§ **Page text**
Formal measuring can happen later. The first project message just needs enough information to understand scale and complexity before the project is scheduled.

Tile details: size, material, pattern, and grout

If you already have tile, include the size, material, brand or series, finish, edge type, and quantity. A 3-by-12 ceramic subway tile, 2-inch mosaic, 24-by-48 porcelain panel, handmade-look square, glass mosaic, and natural stone tile all require different planning.

Pattern matters. Straight lay, stacked, offset, herringbone, diagonal, checkerboard, picture-frame border, and bookmatched or directional tile all change layout and waste allowance. If the pattern is undecided, say so before the quote is finalized.

Grout colour and joint width can be decided later, but it helps to know whether you want a quiet matched grout or a visible contrast. The grout decision affects the finished look as much as many homeowners expect the tile to.

Scope: what work should the project include?

Be clear about whether the project should include demolition, disposal, surface prep, waterproofing, underlayment, levelling, heated floor mat placement, tile installation, grout, silicone, trim, thresholds, and final cleanup. If another contractor is handling part of the work, explain where Moonka's scope begins and ends.

For a shower tile installation, scope should include waterproofing and tile prep details. For floor tile installation, scope should explain subfloor condition, transitions, underlayment, and access. For a backsplash, scope should identify outlet cuts, edges, and where tile stops.

If the project includes a heated floor, note the room size, thermostat location if known, and whether electrical coordination is already planned.

Timeline, access, and decision readiness

Include your ideal start date, hard deadlines, and whether materials are already on site. If the bathroom is the only bathroom in the home, or the entry is the main access point, mention that early so the schedule can be planned realistically.

Dataset entries
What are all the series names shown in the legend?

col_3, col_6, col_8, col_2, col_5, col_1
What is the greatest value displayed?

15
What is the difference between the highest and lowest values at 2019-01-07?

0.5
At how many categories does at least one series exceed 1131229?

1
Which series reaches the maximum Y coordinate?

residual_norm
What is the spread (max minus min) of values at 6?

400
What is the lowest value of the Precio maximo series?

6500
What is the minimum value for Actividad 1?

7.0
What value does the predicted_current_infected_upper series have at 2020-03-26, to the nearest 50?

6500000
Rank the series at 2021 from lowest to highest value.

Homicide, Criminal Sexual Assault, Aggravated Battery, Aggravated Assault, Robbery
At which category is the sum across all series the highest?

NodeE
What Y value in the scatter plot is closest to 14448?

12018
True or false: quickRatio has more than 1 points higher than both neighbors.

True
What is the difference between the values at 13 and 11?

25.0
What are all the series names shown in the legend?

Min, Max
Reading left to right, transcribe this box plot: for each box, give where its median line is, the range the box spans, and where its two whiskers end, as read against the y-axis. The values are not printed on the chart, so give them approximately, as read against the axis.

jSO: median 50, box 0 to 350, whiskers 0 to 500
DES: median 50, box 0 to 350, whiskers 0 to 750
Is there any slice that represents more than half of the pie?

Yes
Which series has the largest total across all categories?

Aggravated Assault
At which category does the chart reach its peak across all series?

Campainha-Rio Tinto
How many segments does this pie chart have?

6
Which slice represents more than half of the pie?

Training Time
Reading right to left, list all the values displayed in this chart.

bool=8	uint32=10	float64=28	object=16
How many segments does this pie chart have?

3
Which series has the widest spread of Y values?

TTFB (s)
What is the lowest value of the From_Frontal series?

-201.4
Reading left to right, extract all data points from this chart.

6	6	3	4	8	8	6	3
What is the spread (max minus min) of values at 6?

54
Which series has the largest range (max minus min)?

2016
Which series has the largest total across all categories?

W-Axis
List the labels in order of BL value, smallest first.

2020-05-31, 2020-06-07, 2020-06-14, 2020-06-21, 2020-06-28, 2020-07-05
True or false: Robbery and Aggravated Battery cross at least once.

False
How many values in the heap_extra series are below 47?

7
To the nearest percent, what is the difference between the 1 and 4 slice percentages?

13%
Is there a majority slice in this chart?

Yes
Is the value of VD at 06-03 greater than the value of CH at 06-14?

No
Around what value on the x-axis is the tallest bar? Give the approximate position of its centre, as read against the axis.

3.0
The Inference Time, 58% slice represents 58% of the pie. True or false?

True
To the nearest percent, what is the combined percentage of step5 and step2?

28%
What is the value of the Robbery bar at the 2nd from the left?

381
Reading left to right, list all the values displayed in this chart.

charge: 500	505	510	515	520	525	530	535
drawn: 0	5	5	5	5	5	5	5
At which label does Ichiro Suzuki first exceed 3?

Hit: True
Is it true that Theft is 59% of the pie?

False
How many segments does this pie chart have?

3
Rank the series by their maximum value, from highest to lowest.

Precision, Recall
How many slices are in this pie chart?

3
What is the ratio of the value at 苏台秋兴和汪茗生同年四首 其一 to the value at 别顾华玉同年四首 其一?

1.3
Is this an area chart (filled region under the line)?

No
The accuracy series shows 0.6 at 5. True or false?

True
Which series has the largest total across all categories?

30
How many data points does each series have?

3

§ **Your objective**
Answer these questions from the tile project page:
(a) For a backsplash, what should the scope identify?
(b) What should be noted if the project includes a heated floor?
(c) What should you do if the tile pattern is undecided?

§ **Solution to the exercise**
(a) Outlet cuts, edges, and where tile stops.
(b) The room size, the thermostat location if known, and whether electrical coordination is already planned.
(c) Say so before the quote is finalized.